*Problem*. From the first line to the last, return the data exactly, with no pictures.

*Data listing*.
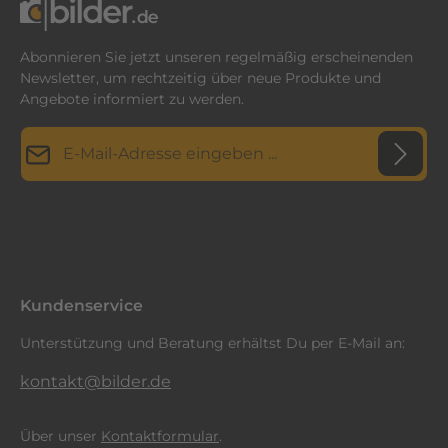
Abonnieren Sie jetzt unseren regelmäßig erscheinenden
Newsletter, um rechtzeitig über neue Produkte und
Angebote informiert zu werden.
E-Mail-Adresse*
Datenschutz
Diese Seite ist durch reCAPTCHA geschützt und es gelten die
Datenschutzrichtlinie
Die mit einem Stern (*) markierten Felder sind
und
Nutzungsbedingungen
.
Ich habe die
Datenschutzbestimmungen
zur Kenntnis
Pflichtfelder.
genommen und die
AGB
gelesen und bin mit ihnen
einverstanden.
*
Kundenservice
Unterstützung und Beratung erhältst Du per E-Mail an:
kontakt@bilder.de
Über unser
Kontaktformular
.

*Exercise solution*.
Abonnieren Sie jetzt unseren regelmäßig erscheinenden
Newsletter, um rechtzeitig über neue Produkte und
Angebote informiert zu werden.
E-Mail-Adresse*
Datenschutz
Diese Seite ist durch reCAPTCHA geschützt und es gelten die
Datenschutzrichtlinie
Die mit einem Stern (*) markierten Felder sind
und
Nutzungsbedingungen
.
Ich habe die
Datenschutzbestimmungen
zur Kenntnis
Pflichtfelder.
genommen und die
AGB
gelesen und bin mit ihnen
einverstanden.
*
Kundenservice
Unterstützung und Beratung erhältst Du per E-Mail an:
kontakt@bilder.de
Über unser
Kontaktformular
.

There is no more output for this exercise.